--- TEXT SECTION Enclosed Below ---

Perhaps like me you develop crushes on inaccessible brainy artist type folks. Maybe this is something like the ‘love’ that teens have for rock stars, only more dignified. Well, maybe not.

Joe Sacco self portraitMy crush is on Joe Sacco. I’ve never met the guy, even though he lives right here in Portland. I’m not sure we’d wind up hitting it off that much in person, but I have a really strong reaction to him in his graphic/comic journalism. Not as self-deprecating as Harvey Pekar (for whom Sacco has brought to life his American Splendor comics in the 90s), he gives you this two-dimensional idea of himself in his books, leaving you wishing for a complete picture. Maybe it seems that way because you never see his eyes in every drawing he renders of himself.
Joe Sacco is the author of Palestine, Safe Area Gorazde, The Fixer, and some other books all in a comic book style. My favorite of all is Safe Area Gorazde, a book that Sacco wrote about the atrocities in Bosnia in the mid-1990s. He wasn’t there very long, but his book is more about picturing the stories of the people he got to know in Gorazde rather than his own experience, so it actually spans several years. A warning: it’s gruesome and brutal. His images are incredible and bring to life spaces that are difficult to imagine – but that need to be seen.

There are a lot of really neat people here in Portland, but if I could buy anyone a beer after work one day, I have to say that Joe Sacco is high on my list. If you’re reading this, Joe, at least do a reading or something. For being a Portlander you’re pretty quiet.

If you haven’t already read these, you must read Palestine and Safe Area Gorazde. His other stuff is less “important” though fun. But these two books completely transform the idea of journalism and brings you a much more vivid and engrained experience of war and conflict. It’s also a good primer on both situations – there is a great deal of history in each of them. I’d never heard of Gorazde before I read his book either, so don’t worry. It’s a city located in eastern Bosnia that was designated a “safe area” by the U.N. and therefore supposed to be protected from attack.

--- End of Enclosed TEXT SECTION ---
--- EXCERPTED RECORDS Enclosed Below ---

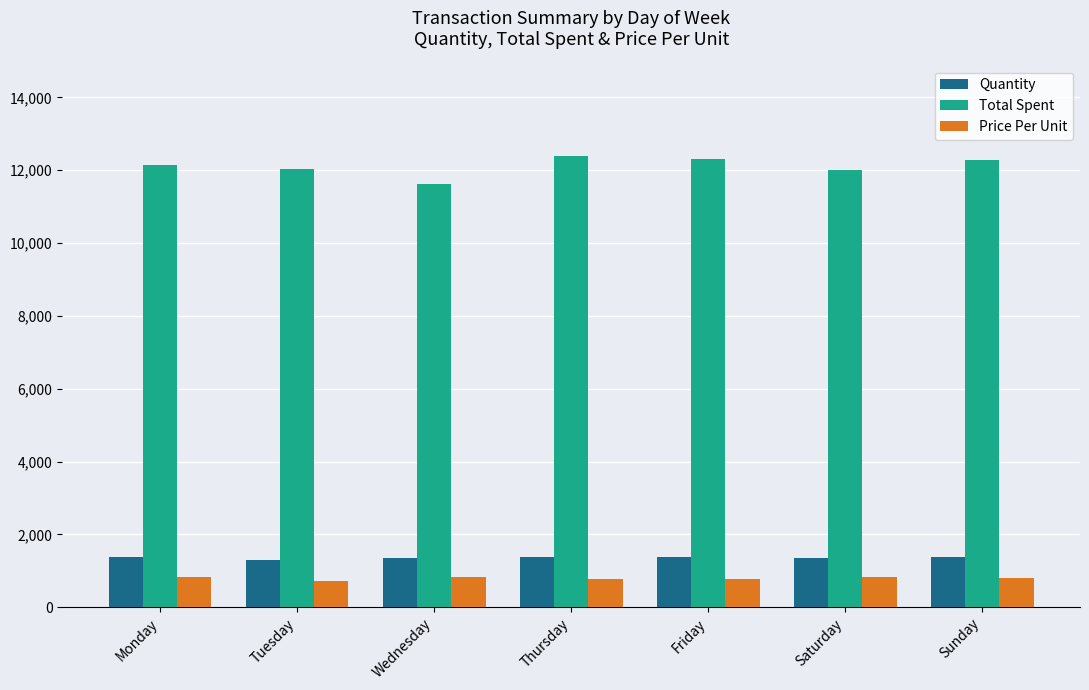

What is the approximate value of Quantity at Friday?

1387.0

--- End of Enclosed EXCERPTED RECORDS ---
--- EXCERPTED RECORDS Enclosed Below ---

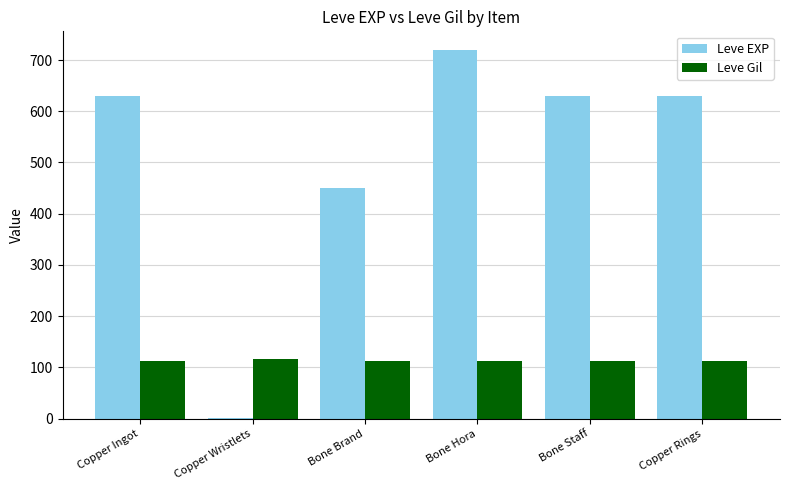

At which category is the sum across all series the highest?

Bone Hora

--- End of Enclosed EXCERPTED RECORDS ---

## WORK ORDER A
Summarize the piece on Joe Sacco in two sentences.
## WORK ORDER B
According to the piece on Joe Sacco, what designation did the U.N. give Gorazde?

## WRITTEN REPLY A
The writer has a crush on Joe Sacco, a Portland resident who writes comic-style journalism such as Palestine, Safe Area Gorazde, and The Fixer, and would gladly buy him a beer. The writer most strongly recommends Palestine and Safe Area Gorazde, the latter a gruesome book about people in Gorazde during the atrocities in Bosnia in the mid-1990s, saying the two books transform the idea of journalism and contain a great deal of history.

## WRITTEN REPLY B
The U.N. designated Gorazde a "safe area," meaning it was supposed to be protected from attack.